(The problem): The lines to copy are those with "elbow" in them. Pull each one from the entries below.

(Given records):
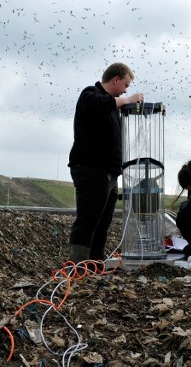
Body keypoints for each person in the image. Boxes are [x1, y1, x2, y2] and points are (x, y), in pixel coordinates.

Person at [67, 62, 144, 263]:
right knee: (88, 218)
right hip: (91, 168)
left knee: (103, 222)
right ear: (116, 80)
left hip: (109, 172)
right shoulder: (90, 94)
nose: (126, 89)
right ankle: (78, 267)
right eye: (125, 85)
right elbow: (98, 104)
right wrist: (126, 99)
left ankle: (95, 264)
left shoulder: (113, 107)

==

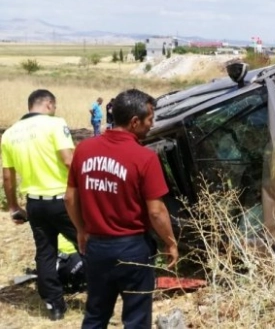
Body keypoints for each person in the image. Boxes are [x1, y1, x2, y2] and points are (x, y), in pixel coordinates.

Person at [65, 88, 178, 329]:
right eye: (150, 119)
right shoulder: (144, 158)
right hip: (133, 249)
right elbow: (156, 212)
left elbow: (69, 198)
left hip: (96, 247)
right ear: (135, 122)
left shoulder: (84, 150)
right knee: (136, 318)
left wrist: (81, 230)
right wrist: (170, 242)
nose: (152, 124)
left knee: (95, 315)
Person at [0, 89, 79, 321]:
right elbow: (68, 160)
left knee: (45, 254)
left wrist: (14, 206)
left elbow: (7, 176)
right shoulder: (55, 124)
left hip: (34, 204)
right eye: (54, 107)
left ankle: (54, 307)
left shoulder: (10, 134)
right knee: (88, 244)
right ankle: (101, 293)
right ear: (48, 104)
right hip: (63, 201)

--

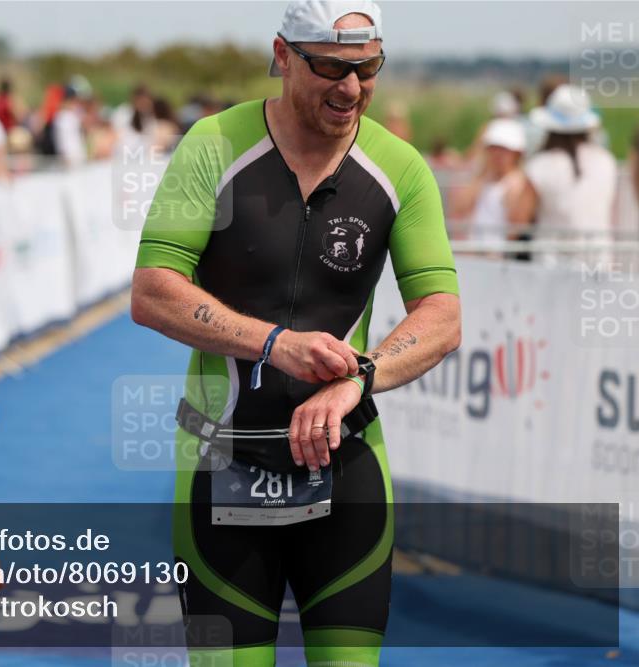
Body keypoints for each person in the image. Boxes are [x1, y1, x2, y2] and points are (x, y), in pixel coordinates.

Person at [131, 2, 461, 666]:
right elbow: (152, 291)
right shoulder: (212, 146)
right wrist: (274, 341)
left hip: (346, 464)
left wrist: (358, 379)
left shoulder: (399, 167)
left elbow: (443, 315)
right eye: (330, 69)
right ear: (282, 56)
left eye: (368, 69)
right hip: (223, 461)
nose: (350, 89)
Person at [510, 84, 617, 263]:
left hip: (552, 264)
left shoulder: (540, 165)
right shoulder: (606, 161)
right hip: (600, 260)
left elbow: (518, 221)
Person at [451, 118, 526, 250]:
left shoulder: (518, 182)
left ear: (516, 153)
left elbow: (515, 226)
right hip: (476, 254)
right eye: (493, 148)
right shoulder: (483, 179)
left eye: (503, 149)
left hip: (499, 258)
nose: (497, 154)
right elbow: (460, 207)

(Solution for this problem):
right elbow: (98, 104)
right elbow: (156, 212)
left elbow: (69, 198)
right elbow: (68, 160)
left elbow: (7, 176)
right elbow: (152, 291)
left elbow: (443, 315)
left elbow: (518, 221)
left elbow: (515, 226)
right elbow: (460, 207)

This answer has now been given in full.